▶ [Required work] In the material below, some lines may hold the word "composition"; state how many do, giving only the number.

▶ [Entries shown]
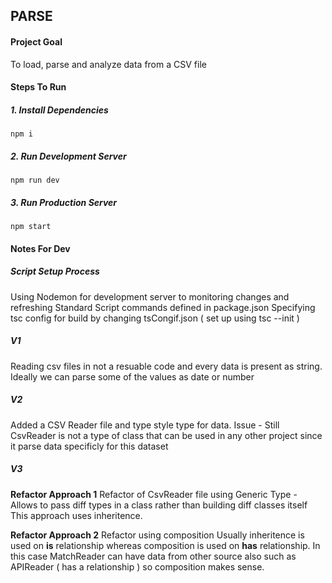 ## PARSE

#### Project Goal

To load, parse and analyze data from a CSV file

#### Steps To Run

##### 1. Install Dependencies

`npm i
`

##### 2. Run Development Server

`npm run dev
`

##### 3. Run Production Server

`npm start
`

#### Notes For Dev

##### Script Setup Process

Using Nodemon for development server to monitoring changes and refreshing
Standard Script commands defined in package.json
Specifying tsc config for build by changing tsCongif.json ( set up using tsc --init )

##### V1

Reading csv files in not a resuable code and every data is present as string. Ideally we can parse some of the values as date or number

##### V2

Added a CSV Reader file and type style type for data.
Issue - Still CsvReader is not a type of class that can be used in any other project since it parse data specificly for this dataset

##### V3

**Refactor Approach 1**
Refactor of CsvReader file using Generic Type - Allows to pass diff types in a class rather than building diff classes itself
This approach uses inheritence.

**Refactor Approach 2**
Refactor using composition
Usually inheritence is used on **is** relationship whereas composition is used on **has** relationship.
In this case MatchReader can have data from other source also such as APIReader ( has a relationship ) so composition makes sense.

▶ [Response box] 3